Ludwigs Welt

Städtische Galerie Kaarst

 

Diese Ausstellung ist die zweite Präsentation des Malers hier in Kaarst und vielleicht haben einige von Ihnen bereits die Arbeiten von Axel Brandt gesehen, die 1992 als Meisterschüler von Dieter Krieg gezeigt hat.

 

In den vergangenen zwölf Jahren hat Axel Brandt einen sehr spezifischen Umgang mit dem Medium Malerei erarbeitet. Er verfügt souverän über das gesamte Repertoir von flächig ausgreifender Malweise mit locker gesetzter dünnflüssiger Farbe bis hin zur gestischen Struktur. Oftmals setzt er Akzente in sehr pastoser Farbe, die auf die Bildfläche gespritzt und gedrückt wird. Diese Form reiner Malerei bleibt bei Axel Brandt jedoch bewusst gegenständlich, inhaltlich interpretierbar, wobei kennzeich-nend eine gehörige Portion Ironie ist, mit der Brandt sich selbst und den Betrachterin Frage stellt.
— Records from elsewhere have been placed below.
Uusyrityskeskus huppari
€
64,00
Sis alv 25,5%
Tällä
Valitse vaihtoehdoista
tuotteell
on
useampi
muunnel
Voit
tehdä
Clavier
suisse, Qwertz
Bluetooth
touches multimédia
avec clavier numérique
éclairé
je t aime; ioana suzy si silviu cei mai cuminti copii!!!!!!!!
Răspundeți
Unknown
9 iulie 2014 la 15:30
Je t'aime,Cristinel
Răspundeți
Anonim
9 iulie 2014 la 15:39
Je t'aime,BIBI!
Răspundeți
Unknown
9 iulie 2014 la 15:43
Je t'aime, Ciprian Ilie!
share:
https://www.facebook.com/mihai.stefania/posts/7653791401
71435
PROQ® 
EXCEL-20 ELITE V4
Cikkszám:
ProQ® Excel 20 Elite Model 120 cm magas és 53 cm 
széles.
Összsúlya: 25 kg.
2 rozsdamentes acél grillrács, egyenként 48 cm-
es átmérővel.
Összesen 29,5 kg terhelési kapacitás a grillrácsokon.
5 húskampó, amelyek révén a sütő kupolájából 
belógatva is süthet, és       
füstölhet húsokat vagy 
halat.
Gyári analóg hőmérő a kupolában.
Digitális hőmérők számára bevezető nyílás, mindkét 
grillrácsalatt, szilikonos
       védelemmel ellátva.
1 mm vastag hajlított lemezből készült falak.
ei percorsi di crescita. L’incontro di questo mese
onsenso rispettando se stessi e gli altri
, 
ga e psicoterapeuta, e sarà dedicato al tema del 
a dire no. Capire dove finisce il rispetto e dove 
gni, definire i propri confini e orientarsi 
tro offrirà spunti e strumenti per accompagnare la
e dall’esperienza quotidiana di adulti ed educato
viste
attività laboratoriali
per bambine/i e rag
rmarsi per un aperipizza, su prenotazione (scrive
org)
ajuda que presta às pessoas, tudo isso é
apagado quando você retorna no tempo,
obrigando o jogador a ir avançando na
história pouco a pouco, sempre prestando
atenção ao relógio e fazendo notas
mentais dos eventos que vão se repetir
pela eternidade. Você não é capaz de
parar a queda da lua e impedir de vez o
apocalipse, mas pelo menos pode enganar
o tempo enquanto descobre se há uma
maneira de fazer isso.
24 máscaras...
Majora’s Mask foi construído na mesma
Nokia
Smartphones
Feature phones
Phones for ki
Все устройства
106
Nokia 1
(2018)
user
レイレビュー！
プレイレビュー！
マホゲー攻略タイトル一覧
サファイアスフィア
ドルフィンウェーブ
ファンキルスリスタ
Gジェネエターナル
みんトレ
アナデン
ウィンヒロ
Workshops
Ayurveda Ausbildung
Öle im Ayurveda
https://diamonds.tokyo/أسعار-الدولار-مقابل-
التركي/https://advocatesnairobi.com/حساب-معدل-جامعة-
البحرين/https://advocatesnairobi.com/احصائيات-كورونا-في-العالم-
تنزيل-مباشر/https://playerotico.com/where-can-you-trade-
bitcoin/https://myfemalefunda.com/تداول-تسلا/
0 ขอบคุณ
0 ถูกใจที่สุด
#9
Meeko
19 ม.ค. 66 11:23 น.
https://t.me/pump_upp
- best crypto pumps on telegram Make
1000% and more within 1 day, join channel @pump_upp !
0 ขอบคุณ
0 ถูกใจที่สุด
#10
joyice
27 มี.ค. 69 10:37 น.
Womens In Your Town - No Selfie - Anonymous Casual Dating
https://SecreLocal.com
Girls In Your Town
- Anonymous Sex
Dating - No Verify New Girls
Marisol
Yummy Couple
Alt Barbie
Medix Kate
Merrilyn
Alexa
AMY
Große Formate und gegenständliche Malerei sind bei Brandt nicht in der Weise der heftigen Malerei der achziger Jahre zu verstehen, sondern zeigen Brüche und Distanz der Malerei als individuellem Ausdruck gegenüber. Dabei bleibt der Stil jedoch unverkennbar persönlich, ebenso wie die Themen eng an die eigene Auseinandersetzung mit Wirklichkeit gebunden ist.

 

In den letzten Jahren hat Axel Brandt in den Werkgruppen der „Blaskapellen“, „Boote“, „Wohnwagen“, und „LKWs“ als mobile Behausungen die Suche nach einer neuen Definition von Heimat hinter den Stereotypen ausgelotet. Immer ließen sich dabei Bezüge zu Axel Brandts eigener Verortung erkennen, denn Blaskapellen und Alpenpanoramen sind keine wahllosen Motive: Axel Brandt stammt aus Ulm. Auch die vielfältigen Vehikel sind durch Namen an ihm verbundene Personen gebunden, sind also Portraits im weitesten Sinne. In dieser Ausstellung wird der Kreis noch enger gezogen, denn wir stehen in einem begehbaren Familienbild und die Hauptperson ist Ludwig, sein Sohn.

 

Ludwigs Welt, in die wir eingeladen wurden, ist zunächst sehr sinnlich. Im Titel klingen Erinnerungen an bekannte Buch- und Ausstellungstitel wie „Sophies Welt“ oder „Ludwigs Lust“ an. Genau zwischen diesen Polen, der Wahrheitssuche und der Sinnlichkeit, können wir uns bewegen.

 

Frontal im Blick beherrscht die Mutterbrust, vor deren Bild in überdimensionaler Präsens wir uns unversehens selbst wieder wie Däumlinge fühlen, den Raum. Der Säugling (Ludwig) steht in einem großen Doppelportrait im Zentrum, in der Raummit-te. Ludwigs Welt ist also bestimmt durch elementar sinnliche Nahrungsaufnahme, verkörpert durch die Mutterbrust. Verwachsen ist das Kind mit dem Vater, wobei sich für den Nicht-Eingeweihten kaum entscheiden lässt, wer Kind und wer Vater ist, da sich das Doppelbildnis aus zwei Kinderköpfen in etwa dem selben Alter zusammen-setzt. Beide Jungen, die sich recht ähnlich sind, strahlenden Betrachter wonnig an,wobei sich hier das beliebte Spiel der Betrachter kleiner Kinder, wem es denn nun ähnlicher sei – dem Vater oder der Mutter – gegen den Betrachter kehrt. Das zentrale Bildobjekt Axel-Ludwig/Ludwig-Axel lässt sich nur im Umschreiten komplett wahrnehmen. Die Hälften sind zusammengewachsen und bilden ein Endlosbild, bei dem sich die Frage nach der Ähnlichkeit schon bald gar nicht mehr stellt. Die Mutter taucht ohnehin nicht en face auf.

 

Dieses Familienbild wirkt zunächst schelmisch auf den Punkt gebracht: Vaters Ebenbild und Mutters Säugling. Die starke und kontrastreiche Farbigkeit und die Monumentalität der Bilder beeindrucken den Betrachter zunächst ohne Distanz, um allerdings unmittelbar darauf zu provozieren: Die Installation ruft Unbehagen und Widerspruchsgeist hervor, denn das Familienbild läuft allen Stereotypen zuwider.